O acesso garantido e facilitado a medicações de alto custo é uma das principais demandas de pacientes com doenças raras no Ceará, segundo a ACPDR.
O presidente da entidade, Emanoel Nasareno, destaca que “mesmo os pacientes que recebem de forma recorrente sofrem com o desabastecimento, e fazer a interrupção do tratamento é pior do que iniciar tardio”.
Além de assistência jurídica aos raros, a associação oferta acolhimento e acompanhamento psicológico e de assistência social aos cerca de 400 pacientes vinculados, hoje. “
“Este dia 29, Dia Mundial das Doenças Raras, é importante para dar visibilidade a essas pessoas, que muitas vezes ficam excluídas à margem da sociedade – que precisa saber que elas existem. Que com a difusão da informação e da educação possa se conseguir uma melhora de vida pra eles”, reforça Emanoel.
Falta de medicamentos
O advogado Alexandre Costa, presidente da Comissão de Defesa dos Direitos das Pessoas com Doenças Raras (CDRaros) da OAB Ceará, reitera que “a principal dificuldade enfrentada pelas pessoas com doenças raras e seus familiares hoje no Ceará e no Brasil é o fornecimento de medicamentos”.
“Geralmente, são de alto ou altíssimo custo, o que dificulta bastante o acesso.
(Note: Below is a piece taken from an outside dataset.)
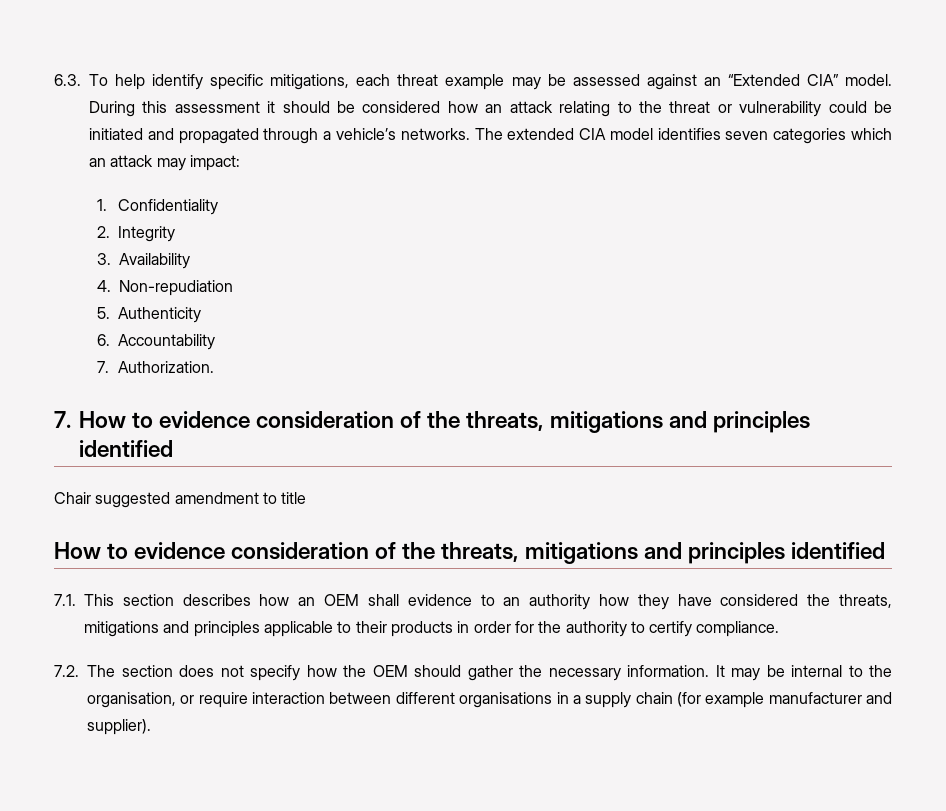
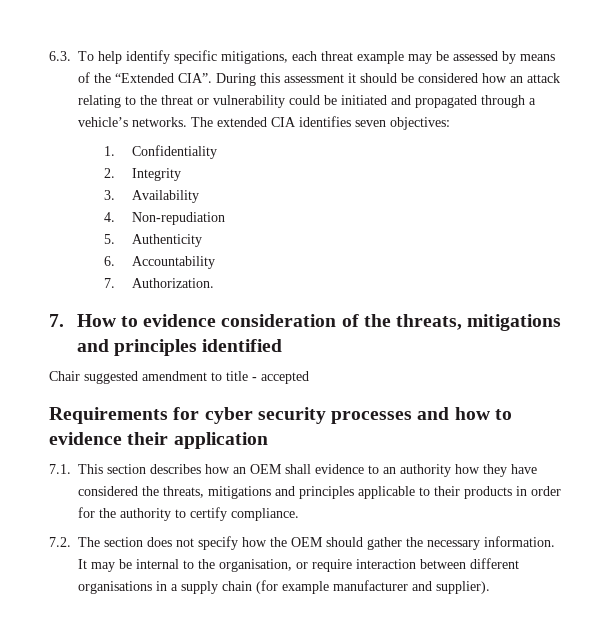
[646,74,893,90] against an “Extended CIA” model. -> [502,51,555,64] [78,72,212,83] by means of the “Extended CIA”.
[609,128,653,140] model -> (296, 122) none
[773,128,893,144] [89,155,240,171] categories which an attack may impact: -> [390,117,450,130] objectives:
[54,542,885,564] // How to evidence consideration of the threats, mitigations and principles identified -> [252,371,309,384] [49,407,512,424] [49,432,268,449] - accepted // Requirements for cyber security processes and how to evidence their application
Na maioria das vezes, têm que judicializar, e mesmo assim ocorre com frequência demora no início do cumprimento das decisões e vários atrasos”, destaca.
Ele reflete que os atrasos prejudicam o tratamento – “prejudicando a saúde e comprometendo a vida das pessoas”, uma vez que “as doenças, na maioria das vezes, são progressivas, degenerativas”.
O Diário do Nordeste questionou a Sesa sobre o assunto, mas não obteve resposta até a publicação desta reportagem.